Ce n’est donc pas tant de l’extérieur que proviennent les pires ennemis du Seigneur et de son Église que de l’intérieur du cercle de ses disciples. D’ailleurs dans l’histoire, – et ce, dès l’émergence du christianisme – ce sont souvent des disciples qui ont fait et font écran entre le Seigneur et la foule. Saint Paul s’était lamenté devant ce danger jusqu’à en pleurer : « Je vous l’ai souvent dit, et maintenant je le redis en pleurant : beaucoup de gens se conduisent en ennemis de la croix du Christ » (Ph. 3, 18). L’Église catholique est aujourd’hui durement et publiquement affrontée à cette contradiction : laisse-t-elle transparaître Celui duquel elle tire sa seule légitimité ? Certes, l’Église, comme tout apôtre, n’est pas le Christ, mais elle ne peut prétendre s’appuyer sur aucune autre figure. N’oublions pas que Pierre, qui représente dans premiers écrits chrétiens l’autorité et l’institution ecclésiale, a pleuré sur lui-même, sur son manque de foi, sur sa lâcheté et sur sa défaillance. Comme Pierre, l’Église a toujours besoin du pardon et de la grâce du Seigneur : par elle-même, elle n’a aucune force ni légitimité. Karl Barth avait souvent évoqué l’impasse pour les Églises quand elles oublient leur principe et leur origine : « Si l’Église n’a d’autre but que son propre service, elle porte en elle les stigmates de la mort »1.

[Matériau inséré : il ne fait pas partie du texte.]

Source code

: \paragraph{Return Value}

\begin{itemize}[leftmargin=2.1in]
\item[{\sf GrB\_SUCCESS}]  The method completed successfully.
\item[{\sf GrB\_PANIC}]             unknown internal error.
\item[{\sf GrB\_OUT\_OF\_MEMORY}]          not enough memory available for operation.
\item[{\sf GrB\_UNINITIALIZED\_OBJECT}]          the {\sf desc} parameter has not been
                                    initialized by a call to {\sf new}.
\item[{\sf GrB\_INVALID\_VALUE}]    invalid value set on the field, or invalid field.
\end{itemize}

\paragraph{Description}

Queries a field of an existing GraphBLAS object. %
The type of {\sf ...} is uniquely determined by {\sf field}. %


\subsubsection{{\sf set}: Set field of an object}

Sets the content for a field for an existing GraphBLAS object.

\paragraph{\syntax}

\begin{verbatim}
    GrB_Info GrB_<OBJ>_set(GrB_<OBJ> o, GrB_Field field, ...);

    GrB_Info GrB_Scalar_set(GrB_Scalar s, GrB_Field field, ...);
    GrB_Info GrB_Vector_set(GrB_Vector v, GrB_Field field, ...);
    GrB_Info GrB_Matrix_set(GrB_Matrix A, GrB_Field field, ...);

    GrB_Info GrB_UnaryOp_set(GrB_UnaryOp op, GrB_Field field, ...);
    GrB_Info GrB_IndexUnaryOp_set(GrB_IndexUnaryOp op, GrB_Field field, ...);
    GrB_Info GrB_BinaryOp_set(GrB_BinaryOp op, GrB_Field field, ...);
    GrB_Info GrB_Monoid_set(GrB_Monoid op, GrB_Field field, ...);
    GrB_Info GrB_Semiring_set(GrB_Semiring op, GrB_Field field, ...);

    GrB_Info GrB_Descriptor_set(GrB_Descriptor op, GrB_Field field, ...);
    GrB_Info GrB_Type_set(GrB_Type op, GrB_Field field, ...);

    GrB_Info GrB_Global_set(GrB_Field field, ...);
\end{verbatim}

Le travail urgent est de retrouver notre source et nos raisons d’être. L’enjeu : reconstruire les conditions de crédibilité de l’Église catholique aux yeux des baptisés, de nos contemporains et des sociétés. Il y a en effet une trop grande contradiction entre le fonctionnement interne de l’Église et l’ Évangile de Jésus. C’est une question qui court un peu partout : les institutions ecclésiales avec leurs membres, leurs responsables, vivent-elles à l’intérieur d’elles-mêmes du message qu’elles annoncent aux autres à l’extérieur ? Est-ce que c’est l’Évangile du Christ qui est le critère déterminant des décisions prises dans l’Église, ou pas ? À quoi sert d’annoncer cet Évangile si on n’en vit pas d’abord dans l’Église et entre baptisés. C’est tout le problème de la justesse de vie avec l’Évangile qui est posé. Nous avons à redevenir « vrais », à nous ajuster du mieux que l’on peut au style de vie de Jésus. Et cela ne vaut pas seulement pour les personnes, mais pour l’organisation institutionnelle catholique. Le processus synodal en cours peut être l’occasion d’une révision de vie collective portant sur nos fonctionnements institutionnels.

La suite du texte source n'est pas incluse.